The NFL’s new “anthem policy” requires players to “respect” the flag and the national anthem or stay in the locker room until it is played. The NFL refers to this as a compromise — it was anything but.
This was a mandate, not a decision arrived at through a collaborative process. Despite claiming that they would consult with the players before making a decision on this issue, the National Football League Players Association said, “The NFL chose to not consult the union in the development of this new ‘policy.’” So, the league and owners will decide what shows “respect.”
Kneeling is out. The Pittsburgh Steelers indicated that raising a fist or linking arms is out. If one team decides a gesture or posture is respectful, but another team doesn’t like it, what will happen? One of the NFL officials actually said, “We will know it when we see it.”
Players who want to kneel (or raise a fist or link arms or do some other kind of gesture) are told, “If you do that on the field, we will take money away from you.” This is simply a variation of an old, familiar theme. Don’t demonstrate in the street because you block my commute home. Don’t demonstrate downtown, I have shopping to do. Don’t demonstrate at a sporting event because you take away from my entertainment. Why can’t you all just shut up and dribble?
Telling players to stay in the locker room also rings familiar, as well. Get to the back of the bus. Get to the other water fountain. Do not appear in public in ways that will threaten or displease White people in America. If you want to protest, do it in a way that White folks don’t have to see it or deal with your claimed injustices.
And with the collusion to keep Colin Kaepernick out of the league, combined with teams asking free agents if they will stand during the anthem, another message is being delivered. Be thankful you are making all that money — you play a game for a living. If we didn’t allow you to be making this money, you would be out there with the rest of “them.”

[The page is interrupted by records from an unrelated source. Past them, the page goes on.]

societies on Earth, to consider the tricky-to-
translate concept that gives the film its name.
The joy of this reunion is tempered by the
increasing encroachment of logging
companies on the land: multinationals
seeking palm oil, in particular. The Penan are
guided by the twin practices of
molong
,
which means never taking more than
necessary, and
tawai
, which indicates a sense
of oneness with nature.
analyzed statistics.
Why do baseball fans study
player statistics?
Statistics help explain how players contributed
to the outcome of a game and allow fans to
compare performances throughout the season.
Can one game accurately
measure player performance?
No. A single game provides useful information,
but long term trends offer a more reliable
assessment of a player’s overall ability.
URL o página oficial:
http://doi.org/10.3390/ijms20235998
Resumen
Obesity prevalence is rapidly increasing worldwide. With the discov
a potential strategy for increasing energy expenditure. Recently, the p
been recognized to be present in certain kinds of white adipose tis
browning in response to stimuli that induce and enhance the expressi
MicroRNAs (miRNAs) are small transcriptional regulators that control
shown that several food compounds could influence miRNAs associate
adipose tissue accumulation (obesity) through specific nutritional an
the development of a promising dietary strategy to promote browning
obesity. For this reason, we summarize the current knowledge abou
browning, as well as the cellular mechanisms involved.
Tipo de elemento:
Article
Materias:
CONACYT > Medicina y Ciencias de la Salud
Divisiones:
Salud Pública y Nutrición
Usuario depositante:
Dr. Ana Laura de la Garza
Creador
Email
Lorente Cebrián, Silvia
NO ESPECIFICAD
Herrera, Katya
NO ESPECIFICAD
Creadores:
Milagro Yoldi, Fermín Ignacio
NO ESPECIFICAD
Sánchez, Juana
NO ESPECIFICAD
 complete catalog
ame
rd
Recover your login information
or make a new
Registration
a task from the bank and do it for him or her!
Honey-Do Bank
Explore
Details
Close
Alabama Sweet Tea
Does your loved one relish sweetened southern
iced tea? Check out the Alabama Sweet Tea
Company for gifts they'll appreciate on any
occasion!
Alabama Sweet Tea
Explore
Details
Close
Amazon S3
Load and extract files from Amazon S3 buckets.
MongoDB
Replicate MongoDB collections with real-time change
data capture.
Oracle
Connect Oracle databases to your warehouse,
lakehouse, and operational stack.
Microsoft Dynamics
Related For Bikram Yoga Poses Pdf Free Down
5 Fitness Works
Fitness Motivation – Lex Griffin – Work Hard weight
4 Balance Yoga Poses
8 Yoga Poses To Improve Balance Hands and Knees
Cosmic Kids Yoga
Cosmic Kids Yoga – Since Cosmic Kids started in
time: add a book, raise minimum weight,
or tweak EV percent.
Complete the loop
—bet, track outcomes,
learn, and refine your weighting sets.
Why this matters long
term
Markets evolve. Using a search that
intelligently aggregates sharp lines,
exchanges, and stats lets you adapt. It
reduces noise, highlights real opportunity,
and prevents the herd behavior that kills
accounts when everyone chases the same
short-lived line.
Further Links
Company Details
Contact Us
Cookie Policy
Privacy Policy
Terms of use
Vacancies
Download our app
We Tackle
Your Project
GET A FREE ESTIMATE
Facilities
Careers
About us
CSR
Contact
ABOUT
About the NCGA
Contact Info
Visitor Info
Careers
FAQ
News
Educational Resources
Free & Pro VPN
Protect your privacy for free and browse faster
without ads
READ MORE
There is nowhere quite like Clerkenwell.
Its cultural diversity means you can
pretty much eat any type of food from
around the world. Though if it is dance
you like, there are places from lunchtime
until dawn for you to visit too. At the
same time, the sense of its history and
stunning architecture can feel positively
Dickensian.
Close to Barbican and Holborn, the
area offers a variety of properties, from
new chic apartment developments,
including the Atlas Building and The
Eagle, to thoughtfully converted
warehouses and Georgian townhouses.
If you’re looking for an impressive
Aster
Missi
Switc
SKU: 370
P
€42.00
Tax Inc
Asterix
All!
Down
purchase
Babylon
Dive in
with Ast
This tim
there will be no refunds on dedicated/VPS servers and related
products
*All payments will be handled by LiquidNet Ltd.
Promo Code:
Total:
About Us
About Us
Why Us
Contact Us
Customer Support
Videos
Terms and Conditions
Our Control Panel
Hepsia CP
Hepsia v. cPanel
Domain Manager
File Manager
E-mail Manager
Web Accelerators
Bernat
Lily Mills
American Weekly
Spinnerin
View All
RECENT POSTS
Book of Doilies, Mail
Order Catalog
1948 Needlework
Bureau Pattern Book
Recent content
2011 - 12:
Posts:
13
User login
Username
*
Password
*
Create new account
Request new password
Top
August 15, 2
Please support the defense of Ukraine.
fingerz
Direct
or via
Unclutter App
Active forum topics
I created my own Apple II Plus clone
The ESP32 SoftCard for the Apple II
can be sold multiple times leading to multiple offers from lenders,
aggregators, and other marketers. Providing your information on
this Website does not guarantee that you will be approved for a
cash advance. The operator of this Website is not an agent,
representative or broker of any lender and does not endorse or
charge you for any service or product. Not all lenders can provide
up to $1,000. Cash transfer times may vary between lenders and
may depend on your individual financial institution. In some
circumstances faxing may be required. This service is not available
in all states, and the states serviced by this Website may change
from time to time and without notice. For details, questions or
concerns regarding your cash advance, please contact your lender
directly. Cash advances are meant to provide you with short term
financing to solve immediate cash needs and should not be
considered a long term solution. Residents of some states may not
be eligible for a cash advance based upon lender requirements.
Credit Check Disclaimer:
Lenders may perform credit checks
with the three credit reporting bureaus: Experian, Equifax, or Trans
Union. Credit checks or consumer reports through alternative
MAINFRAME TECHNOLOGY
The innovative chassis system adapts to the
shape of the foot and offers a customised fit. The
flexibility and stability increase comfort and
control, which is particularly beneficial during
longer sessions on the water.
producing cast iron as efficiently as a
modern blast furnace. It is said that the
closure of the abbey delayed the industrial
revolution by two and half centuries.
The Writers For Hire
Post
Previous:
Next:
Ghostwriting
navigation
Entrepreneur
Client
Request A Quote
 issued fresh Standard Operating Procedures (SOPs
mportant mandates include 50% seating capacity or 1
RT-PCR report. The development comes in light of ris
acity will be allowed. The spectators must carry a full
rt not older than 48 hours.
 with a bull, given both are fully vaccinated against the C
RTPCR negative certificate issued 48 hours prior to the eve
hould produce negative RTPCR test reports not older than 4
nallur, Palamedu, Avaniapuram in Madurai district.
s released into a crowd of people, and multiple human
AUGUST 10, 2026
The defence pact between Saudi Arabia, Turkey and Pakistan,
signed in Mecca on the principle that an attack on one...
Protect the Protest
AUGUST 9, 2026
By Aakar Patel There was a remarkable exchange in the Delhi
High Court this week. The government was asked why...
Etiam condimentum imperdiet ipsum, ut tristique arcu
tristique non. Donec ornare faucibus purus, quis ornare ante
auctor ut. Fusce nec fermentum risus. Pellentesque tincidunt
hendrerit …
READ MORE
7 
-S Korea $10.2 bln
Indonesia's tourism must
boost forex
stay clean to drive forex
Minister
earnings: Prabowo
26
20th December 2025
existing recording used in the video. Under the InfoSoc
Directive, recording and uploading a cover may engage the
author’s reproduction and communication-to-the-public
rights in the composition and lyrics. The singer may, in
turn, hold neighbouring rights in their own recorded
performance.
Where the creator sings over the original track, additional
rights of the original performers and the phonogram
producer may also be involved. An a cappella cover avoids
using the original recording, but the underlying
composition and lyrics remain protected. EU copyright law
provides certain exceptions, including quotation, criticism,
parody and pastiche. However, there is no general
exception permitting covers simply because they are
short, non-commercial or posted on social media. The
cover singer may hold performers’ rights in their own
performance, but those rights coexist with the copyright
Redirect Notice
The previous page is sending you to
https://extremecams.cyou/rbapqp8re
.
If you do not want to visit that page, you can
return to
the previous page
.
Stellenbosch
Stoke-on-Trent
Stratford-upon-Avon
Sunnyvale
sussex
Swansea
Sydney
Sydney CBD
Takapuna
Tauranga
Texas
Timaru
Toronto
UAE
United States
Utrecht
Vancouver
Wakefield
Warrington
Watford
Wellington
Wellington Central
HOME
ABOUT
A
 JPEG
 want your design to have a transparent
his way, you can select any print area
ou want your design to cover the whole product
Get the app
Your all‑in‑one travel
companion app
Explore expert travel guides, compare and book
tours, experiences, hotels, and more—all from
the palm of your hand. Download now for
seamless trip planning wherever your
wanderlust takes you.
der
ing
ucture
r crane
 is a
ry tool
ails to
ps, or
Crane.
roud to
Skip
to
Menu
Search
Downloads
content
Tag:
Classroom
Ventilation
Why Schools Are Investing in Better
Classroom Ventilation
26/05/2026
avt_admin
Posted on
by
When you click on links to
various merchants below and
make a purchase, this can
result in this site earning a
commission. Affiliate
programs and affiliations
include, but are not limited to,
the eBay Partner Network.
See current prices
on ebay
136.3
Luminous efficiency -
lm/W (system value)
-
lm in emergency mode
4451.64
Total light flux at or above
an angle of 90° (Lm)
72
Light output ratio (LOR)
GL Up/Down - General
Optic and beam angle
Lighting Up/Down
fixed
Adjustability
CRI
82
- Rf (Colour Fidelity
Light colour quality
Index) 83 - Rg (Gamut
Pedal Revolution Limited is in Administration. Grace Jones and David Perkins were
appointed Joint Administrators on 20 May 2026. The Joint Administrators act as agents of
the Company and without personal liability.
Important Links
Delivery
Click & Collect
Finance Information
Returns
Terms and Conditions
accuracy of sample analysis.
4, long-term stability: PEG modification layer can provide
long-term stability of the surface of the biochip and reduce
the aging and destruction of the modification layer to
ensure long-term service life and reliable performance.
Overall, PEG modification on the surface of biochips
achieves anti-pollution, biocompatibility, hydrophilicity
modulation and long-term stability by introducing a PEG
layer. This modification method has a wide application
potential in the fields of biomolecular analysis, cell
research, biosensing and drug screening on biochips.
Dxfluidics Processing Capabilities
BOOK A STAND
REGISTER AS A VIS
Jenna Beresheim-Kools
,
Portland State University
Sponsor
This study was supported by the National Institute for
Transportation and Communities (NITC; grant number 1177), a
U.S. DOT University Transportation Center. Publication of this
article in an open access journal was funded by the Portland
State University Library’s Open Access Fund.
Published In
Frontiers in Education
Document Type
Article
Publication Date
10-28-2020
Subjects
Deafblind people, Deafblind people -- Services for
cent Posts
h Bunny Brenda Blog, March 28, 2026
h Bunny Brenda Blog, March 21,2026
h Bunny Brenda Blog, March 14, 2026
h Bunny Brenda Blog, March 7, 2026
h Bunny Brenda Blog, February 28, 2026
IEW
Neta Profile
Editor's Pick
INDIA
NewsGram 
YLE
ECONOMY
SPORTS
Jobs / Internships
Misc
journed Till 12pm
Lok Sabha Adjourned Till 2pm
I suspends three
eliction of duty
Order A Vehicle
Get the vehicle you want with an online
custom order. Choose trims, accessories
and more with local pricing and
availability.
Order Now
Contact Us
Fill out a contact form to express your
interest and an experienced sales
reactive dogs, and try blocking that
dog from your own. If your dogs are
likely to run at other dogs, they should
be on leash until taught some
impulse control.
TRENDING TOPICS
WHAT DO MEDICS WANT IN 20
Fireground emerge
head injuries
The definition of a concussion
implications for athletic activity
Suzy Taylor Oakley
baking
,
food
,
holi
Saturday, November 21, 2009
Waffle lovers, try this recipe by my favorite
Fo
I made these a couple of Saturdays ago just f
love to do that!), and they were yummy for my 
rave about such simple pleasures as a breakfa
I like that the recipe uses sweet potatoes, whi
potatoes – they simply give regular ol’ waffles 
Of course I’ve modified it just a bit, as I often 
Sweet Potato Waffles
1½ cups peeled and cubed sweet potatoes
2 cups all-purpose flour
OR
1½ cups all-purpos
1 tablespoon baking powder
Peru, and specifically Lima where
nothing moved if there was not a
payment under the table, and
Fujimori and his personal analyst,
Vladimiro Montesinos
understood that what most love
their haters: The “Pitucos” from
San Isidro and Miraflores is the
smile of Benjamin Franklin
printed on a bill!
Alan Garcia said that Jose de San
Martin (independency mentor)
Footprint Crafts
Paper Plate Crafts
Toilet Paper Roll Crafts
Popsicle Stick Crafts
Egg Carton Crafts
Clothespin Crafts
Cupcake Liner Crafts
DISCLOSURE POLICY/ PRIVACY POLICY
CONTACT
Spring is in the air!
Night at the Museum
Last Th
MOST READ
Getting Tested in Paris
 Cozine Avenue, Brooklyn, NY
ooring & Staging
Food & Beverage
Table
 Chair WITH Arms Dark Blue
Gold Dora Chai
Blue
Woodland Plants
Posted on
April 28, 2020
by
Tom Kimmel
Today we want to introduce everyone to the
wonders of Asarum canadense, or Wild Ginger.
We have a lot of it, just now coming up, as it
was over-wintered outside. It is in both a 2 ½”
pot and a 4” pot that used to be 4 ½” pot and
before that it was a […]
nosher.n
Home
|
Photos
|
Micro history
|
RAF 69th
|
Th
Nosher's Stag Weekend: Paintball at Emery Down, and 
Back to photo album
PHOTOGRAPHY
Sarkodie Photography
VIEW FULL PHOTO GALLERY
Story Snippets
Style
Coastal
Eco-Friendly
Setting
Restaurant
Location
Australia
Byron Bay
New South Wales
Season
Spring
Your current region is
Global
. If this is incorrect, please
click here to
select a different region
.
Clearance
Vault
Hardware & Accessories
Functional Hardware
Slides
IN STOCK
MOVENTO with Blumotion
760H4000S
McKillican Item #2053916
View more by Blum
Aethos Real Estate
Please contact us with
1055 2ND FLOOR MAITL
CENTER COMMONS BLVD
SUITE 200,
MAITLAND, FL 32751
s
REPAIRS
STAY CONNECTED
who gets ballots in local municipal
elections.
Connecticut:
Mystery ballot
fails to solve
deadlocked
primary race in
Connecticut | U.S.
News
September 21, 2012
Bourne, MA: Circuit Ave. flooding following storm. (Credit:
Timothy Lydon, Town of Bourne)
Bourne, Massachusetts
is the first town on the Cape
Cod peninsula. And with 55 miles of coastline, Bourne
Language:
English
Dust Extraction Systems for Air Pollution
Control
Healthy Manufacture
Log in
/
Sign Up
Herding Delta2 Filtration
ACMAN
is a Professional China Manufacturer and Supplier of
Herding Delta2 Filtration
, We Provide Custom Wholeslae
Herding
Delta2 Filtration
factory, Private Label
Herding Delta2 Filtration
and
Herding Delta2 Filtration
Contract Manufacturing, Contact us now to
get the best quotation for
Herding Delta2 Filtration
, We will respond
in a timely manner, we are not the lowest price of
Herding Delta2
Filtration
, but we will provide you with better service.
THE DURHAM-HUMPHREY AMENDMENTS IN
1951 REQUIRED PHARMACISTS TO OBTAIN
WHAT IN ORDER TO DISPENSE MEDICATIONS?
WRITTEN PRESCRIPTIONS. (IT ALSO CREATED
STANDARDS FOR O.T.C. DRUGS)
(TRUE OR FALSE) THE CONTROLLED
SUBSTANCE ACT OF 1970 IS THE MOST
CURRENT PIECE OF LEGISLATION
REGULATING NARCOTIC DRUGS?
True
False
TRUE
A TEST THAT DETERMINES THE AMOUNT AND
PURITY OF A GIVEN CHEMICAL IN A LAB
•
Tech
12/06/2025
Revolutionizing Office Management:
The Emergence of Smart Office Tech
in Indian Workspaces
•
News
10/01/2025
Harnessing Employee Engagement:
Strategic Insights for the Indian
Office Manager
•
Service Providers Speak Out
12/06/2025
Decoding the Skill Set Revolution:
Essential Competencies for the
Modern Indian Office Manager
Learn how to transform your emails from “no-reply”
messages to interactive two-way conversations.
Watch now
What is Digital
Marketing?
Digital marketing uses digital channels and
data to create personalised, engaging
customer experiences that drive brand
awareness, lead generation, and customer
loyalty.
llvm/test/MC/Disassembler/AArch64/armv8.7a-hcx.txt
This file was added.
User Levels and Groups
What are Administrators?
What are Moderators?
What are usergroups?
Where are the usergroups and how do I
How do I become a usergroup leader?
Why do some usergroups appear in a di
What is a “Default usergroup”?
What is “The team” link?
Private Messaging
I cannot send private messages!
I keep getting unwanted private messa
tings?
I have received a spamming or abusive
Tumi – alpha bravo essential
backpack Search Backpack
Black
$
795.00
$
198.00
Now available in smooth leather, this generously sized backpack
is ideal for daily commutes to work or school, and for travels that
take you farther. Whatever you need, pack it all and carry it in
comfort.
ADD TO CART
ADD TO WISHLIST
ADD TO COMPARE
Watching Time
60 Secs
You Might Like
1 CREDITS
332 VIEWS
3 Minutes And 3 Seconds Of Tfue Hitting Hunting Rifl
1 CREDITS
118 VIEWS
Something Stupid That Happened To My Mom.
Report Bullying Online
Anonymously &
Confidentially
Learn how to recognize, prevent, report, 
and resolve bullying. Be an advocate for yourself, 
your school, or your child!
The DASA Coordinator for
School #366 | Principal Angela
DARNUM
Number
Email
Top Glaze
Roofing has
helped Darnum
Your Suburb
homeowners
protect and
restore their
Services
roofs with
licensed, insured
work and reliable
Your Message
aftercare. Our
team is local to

President Donald Trump weighed in on players staying in the locker room saying, “Maybe you should not be in the country.” In a country that claims to value free speech and expression, you should be fined or forced to leave the country if you “speak” in a way some don’t like. Orwell would have loved it.
John Elway and other NFL officials have said that we should “take the politics out of football.” Really? What about the millions of dollars paid to the NFL by the Department of Defense to promote the military? If encouraging people not to serve in the military is a political act, then encouraging them to serve is equally political. What about the show of military aircraft flying overhead and flags streaming across the field? Kneeling during the anthem has nothing to do with being for or against military recruiting, but the Pentagon paid for the NFL to promote the military — an overtly political act — and the NFL has been delivering. There is nothing wrong with that, but it is what it is. The NFL gave up being non-political a long time ago.
The NFL said the new policy would change “a false perception among many that thousands of NFL players were unpatriotic.” Think about that for a minute. There was a false perception that players were unpatriotic, meaning the players kneeling were patriotic. The cure for this false perception is to force players to stand when they would prefer to kneel. By forcing them to stand, the fans will now know they are patriotic. This makes no sense.
Only one team has said they will stop selling concessions during the anthem. It does not appear that the suspension of selling of beer, hot dogs, banners, and the like, was even considered by the group. I guess it is not disrespectful to leave your seat and miss the anthem in order to get a dog and a beer. After all, there is money to be made. And no disrespect is shown by the fans at home who go to the bathroom, grab another beer, or set up the snacks during the anthem. The respect must come from the players.
Houston Texans owner Bob McNair told players last year, “You fellas need to ask your compadres, fellas, stop that other business; let’s go out and do something that really produces positive results, and we’ll help you.”
Much has been made of the NFL setting aside money for social justice. The money was not new money to support communities, but re-allocating already designated charitable funds from one issue (breast cancer) to another (social justice). This is what caring means to an institution which was forecast to hit $14 billion in gross revenue last year.
If people are serious about making a difference, they use whatever platform they have to make that clear. The NFL released its new policy at the same time news was breaking about NBA player Sterling Brown being abused and tased by officers of the Milwaukee Police Department. This is the kind of incident that started the protests. The NFL did not mention this incident in any of its messaging. Apparently, speaking out about police abuse in the Black community isn’t something they are interested in during the offseason either.
Jeffery Robinson is the ACLU deputy legal director and director of the Trone Center for Justice and Equality.